If one could compare the cost of raising and maintaining the various arms with the service each performs in time of war, one would end up with a definite figure that would express the optimum equation in abstract terms. But this is hardly more than a guessing game. The first part of the equation alone is hard enough to estimate, except for the purely monetary factor; but the value of human life is another matter—one on which no one would be willing to set a price in cold figures.

There is also the fact that each arm really depends on a different sector of the national economy: infantry on the human population, cavalry on the equine, and artillery on finance. That fact introduces an outside determinant, which we clearly see to be dominant in the general historical phases of different peoples at different times.

But since for other reasons we cannot quite dispense with all standards of comparison, instead of taking the first part of the equation as a whole, we shall simply make use of the only ascertainable factor: the monetary cost. For our purposes it will suffice to state that, according to common experience, a squadron of 150 horses, a battalion of 800 men, and a battery of eight six-pounders cost approximately the same both for equipment and maintenance.
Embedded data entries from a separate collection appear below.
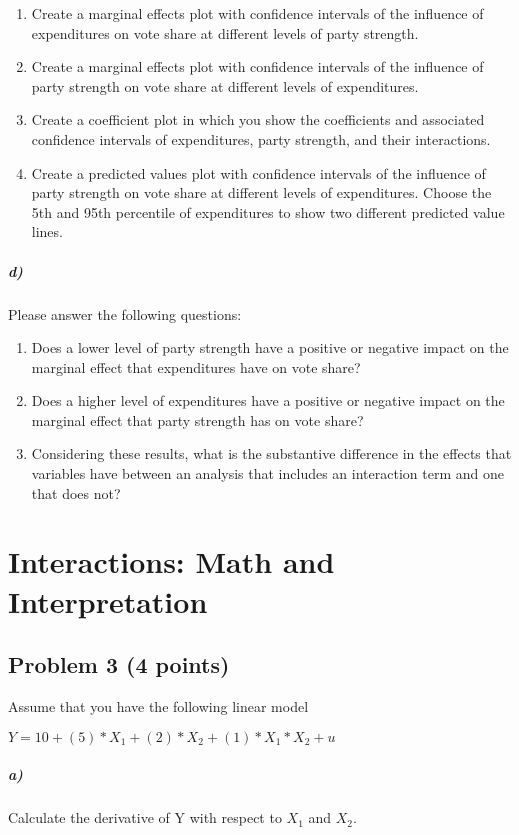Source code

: \documentclass[12pt]{article}
\begin{document}
\begin{enumerate}
	\item Create a marginal effects plot with confidence intervals of the influence of expenditures on vote share at different levels of party strength.
	\item Create a marginal effects plot with confidence intervals of the influence of party strength on vote share at different levels of expenditures.
	\item Create a coefficient plot in which you show the coefficients and associated confidence intervals of expenditures, party strength, and their interactions.
	\item Create a predicted values plot with confidence intervals of the influence of party strength on vote share at different levels of expenditures. Choose the 5th and 95th percentile of expenditures to show two different predicted value lines.
\end{enumerate}

\subparagraph{d)} Please answer the following questions:

\begin{enumerate}
	\item Does a lower level of party strength have a positive or negative impact on the marginal effect that expenditures have on vote share?
	\item Does a higher level of expenditures have a positive or negative impact on the marginal effect that party strength has on vote share?
	\item Considering these results, what is the substantive difference in the effects that variables have between an analysis that includes an interaction term and one that does not?
\end{enumerate}



\section*{Interactions: Math and Interpretation}

\subsection*{Problem 3 (4 points)}

Assume that you have the following linear model

$Y = 10 + (5) * X_1 + (2) * X_2 + (1) * X_1 * X_2 + u$

\subparagraph{a)} Calculate the derivative of Y with respect to $X_1$ and $X_2$.
\end{document}
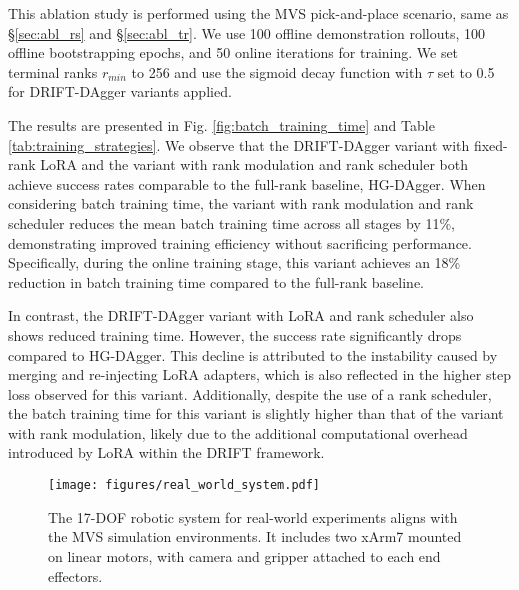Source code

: This ablation study is performed using the MVS pick-and-place scenario, same as \S\ref{sec:abl_rs} and \S\ref{sec:abl_tr}. We use 100 offline demonstration rollouts, 100 offline bootstrapping epochs, and 50 online iterations for training. We set terminal ranks $r_{min}$ to 256 and use the sigmoid decay function with $\tau$ set to 0.5 for DRIFT-DAgger variants applied.

The results are presented in Fig. \ref{fig:batch_training_time} and Table \ref{tab:training_strategies}. We observe that the DRIFT-DAgger variant with fixed-rank LoRA and the variant with rank modulation and rank scheduler both achieve success rates comparable to the full-rank baseline, HG-DAgger. When considering batch training time, the variant with rank modulation and rank scheduler reduces the mean batch training time across all stages by 11\%, demonstrating improved training efficiency without sacrificing performance. Specifically, during the online training stage, this variant achieves an 18\% reduction in batch training time compared to the full-rank baseline. 

In contrast, the DRIFT-DAgger variant with LoRA and rank scheduler also shows reduced training time. However, the success rate significantly drops compared to HG-DAgger. This decline is attributed to the instability caused by merging and re-injecting LoRA adapters, which is also reflected in the higher step loss observed for this variant. Additionally, despite the use of a rank scheduler, the batch training time for this variant is slightly higher than that of the variant with rank modulation, likely due to the additional computational overhead introduced by LoRA within the DRIFT framework.

\begin{figure}
\centering
\texttt{[image: figures/real\_world\_system.pdf]}
\caption{The 17-DOF robotic system for real-world experiments aligns with the MVS simulation environments. It includes two xArm7 mounted on linear motors, with camera and gripper attached to each end effectors.}
\label{fig:real_world_system}
\end{figure}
So far as the second part of the equation is concerned, it is even more difficult to work out definite figures. It might conceivably be possible if destructiveness were all that had to be measured; but each branch has its own particular use and thus a different sphere of effective action. But the spheres are by no means fixed; they could be expanded or contracted, and the consequence would merely be to modify the conduct of the war without incurring any special disadvantage.